Bu kadar ısrar etmesi de herhalde sırf para aşkıyla açıklanamaz.
Bırakalım, gönlünce oynayarak bitirsin kariyerini...
Ne kadar eleştirirsek eleştirelim, futbolumuzun altın sayfalarında adı ve imzasıyla duruyor...
Hatta yokluğu bile onun değerini ortaya koyabilir. Milli Takım’a bakın isterseniz...
İyi bir Hakan Şükür’e hâlâ ihtiyaç var...
Sistem ne olursa olsun!
Asker kramponlar
Tüm spor dalları profesyonellikten endüstriyelleşme sürecine geçerken, yasa ve yönetmeliklerimiz bu yeni düzene karşı hazırlıksız ve yetersiz kaldı.
Özellikle asker sporcular, dertlerini yeterince anlatamadan kariyerlerini sürdürmek adına yurtdışına gitmek zorunda kaldılar.
Tümer gibi, İbrahim Kutluay gibi...
Bunlar bizim bildiklerimiz. Aysbergin görünen yüzü...
Neyse şimdi yeni bir yasa tasarısı için nihayet iki bakan anlaşmışlar...
Devlet Bakanı Murat Başesgioğlu ile Milli Savunma Bakanı Vecdi Gönül’ün hazırladığı taslağa göre Olimpiyat, Dünya, Avrupa Şampiyonaları ile uluslararası müsabakalarda ilk üçe giren sporcuların askerliği 38 yaşına kadar ertelenebilecek.
Milli olmayan ya da başarı gösteremeyenler de 35 yaşına kadar.

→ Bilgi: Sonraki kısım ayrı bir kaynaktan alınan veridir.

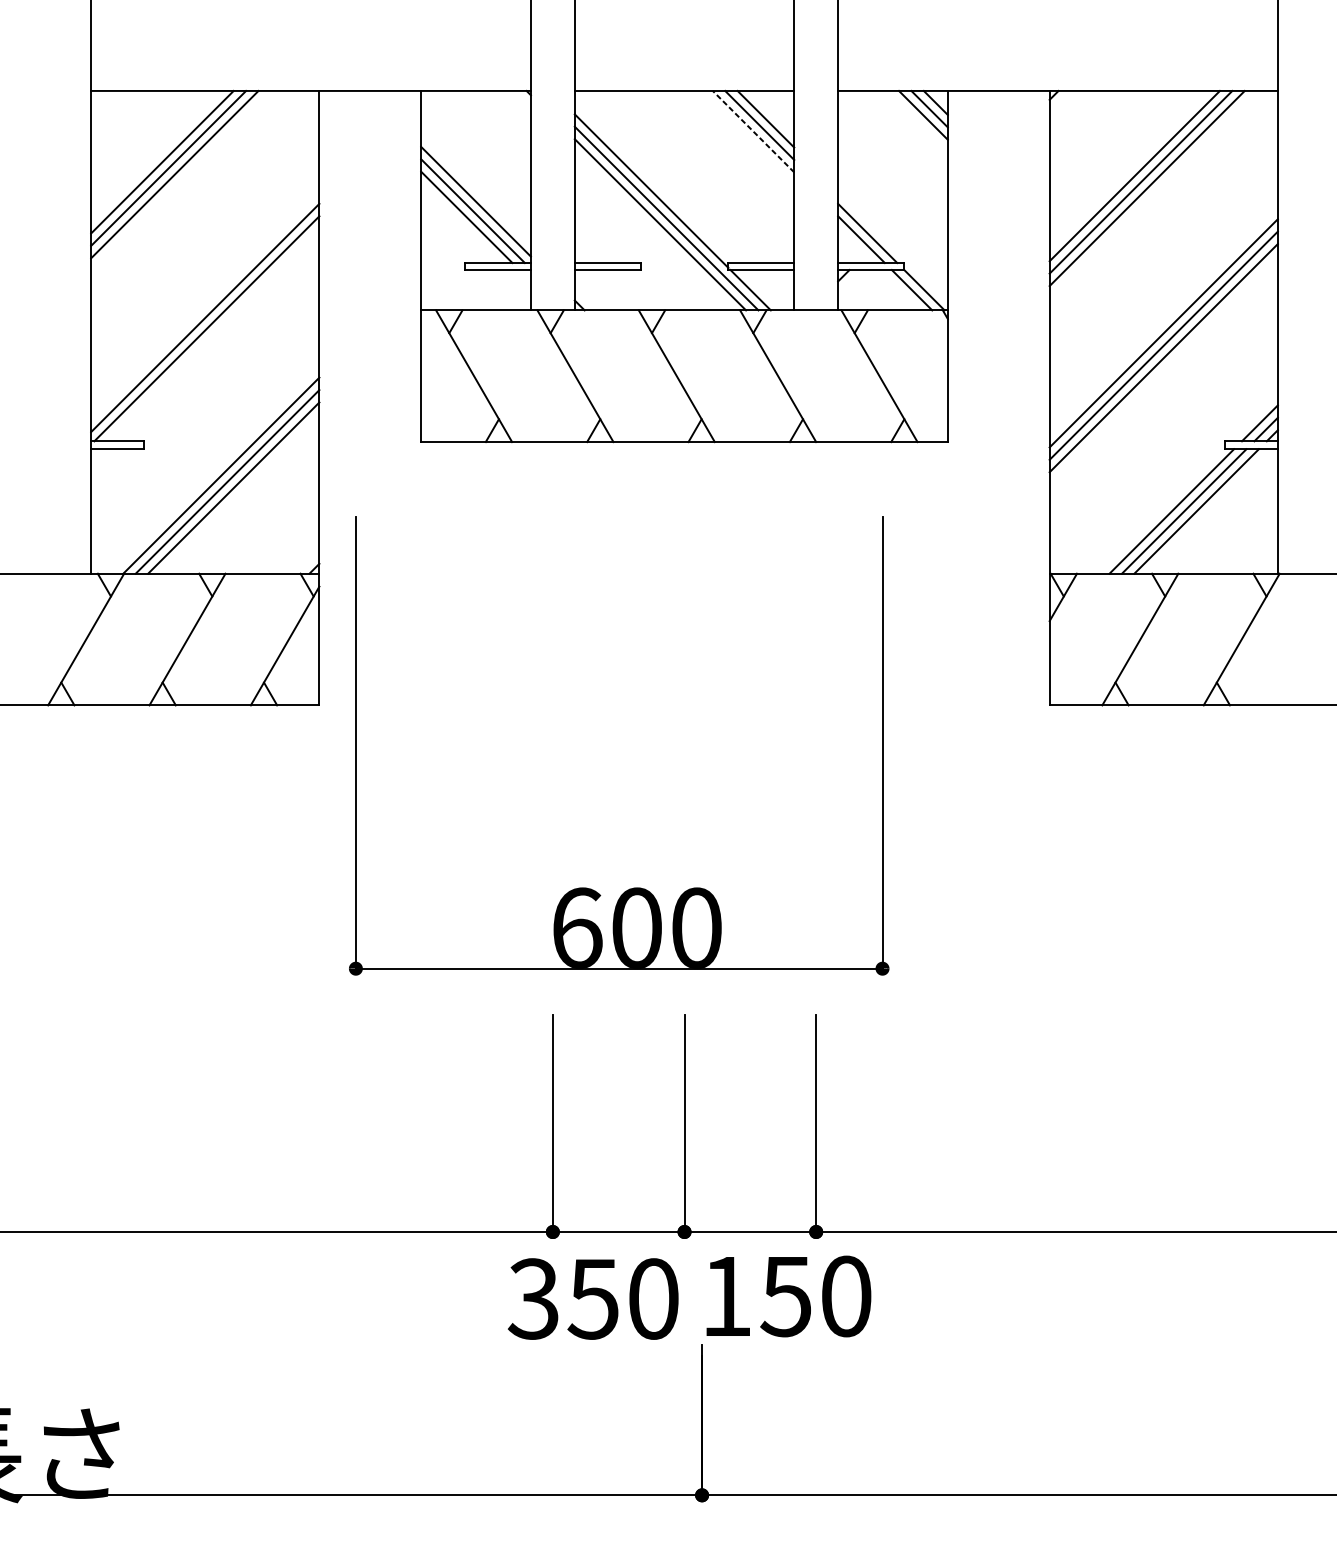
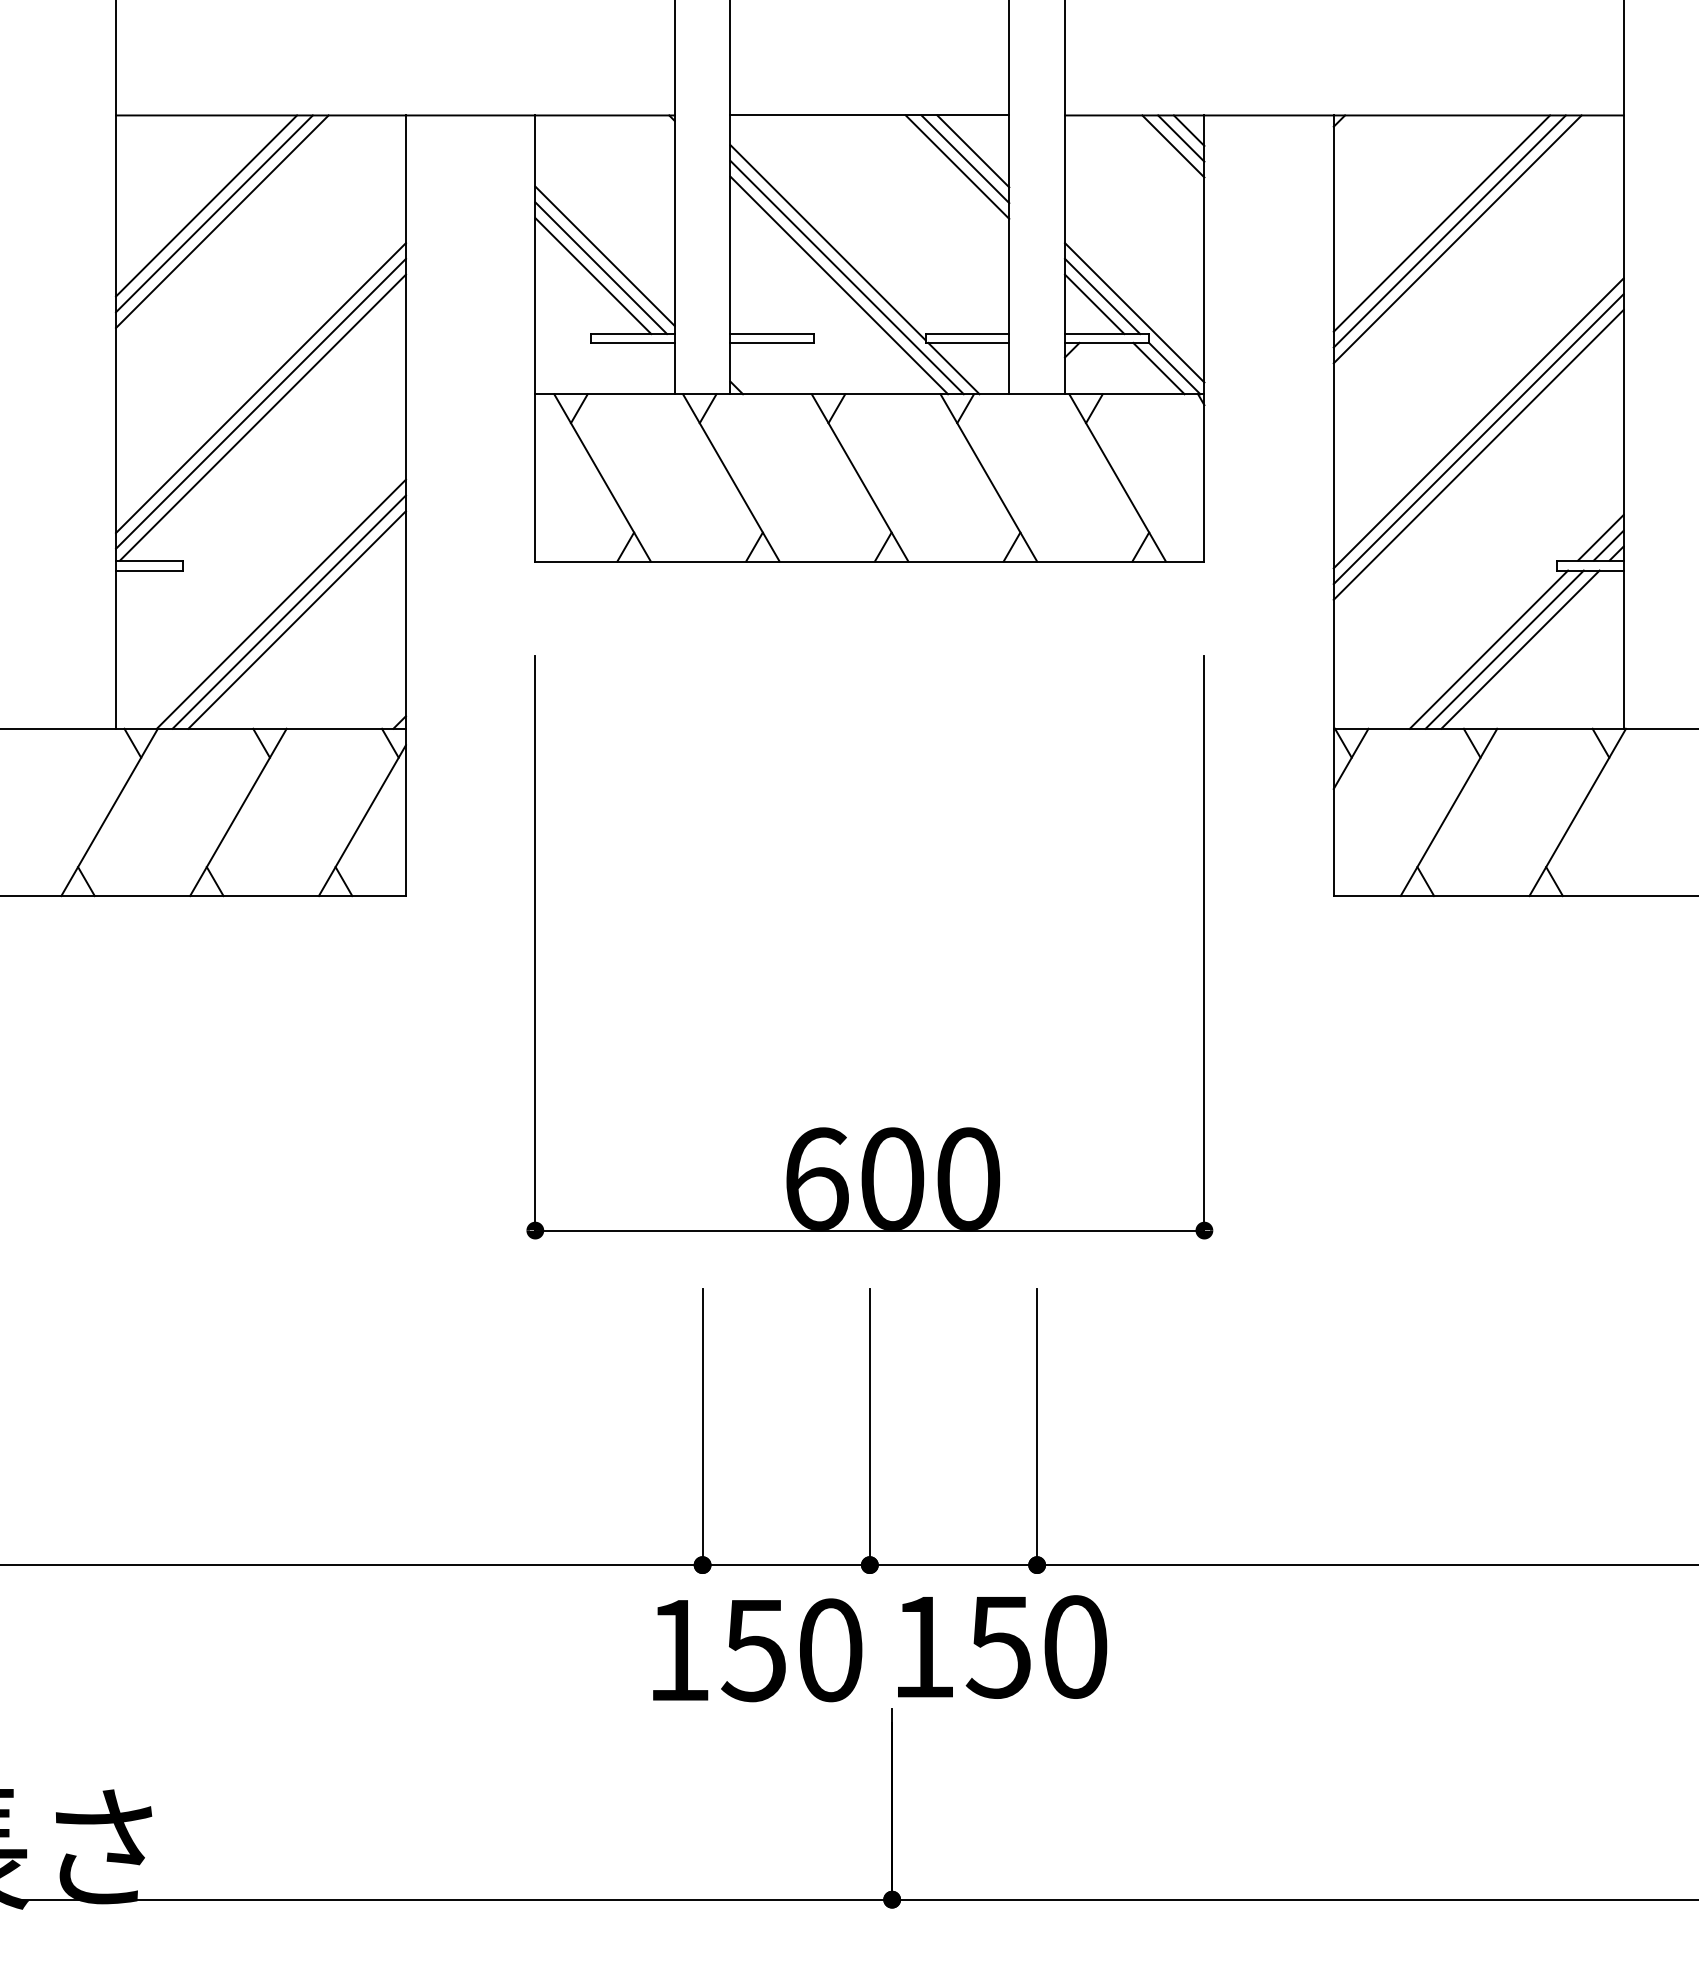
line: (753, 131) -> (957, 166), dashed -> solid
line: (892, 246) -> (1134, 312), added
line: (204, 305) -> (260, 388), added
part: (633, 887) -> (887, 1127), moved
text: (533, 1299) -> (677, 1650), 350 -> 150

Yine de mızmızlık edeceğim...
Şu mesleğin kesintisiz yapılma zorunluluğu ortada dururken, niye başarıya, milli formaya endeksli ayrıcalıklar yaratılıyor, anlamıyorum.
Asıl alt liglerde oynayan, daha az parayla mücadele eden sporcuların 38 yaşına kadar erteleme ihtiyaçları var.
Haksızlık yapmayalım, bir daha düşünelim.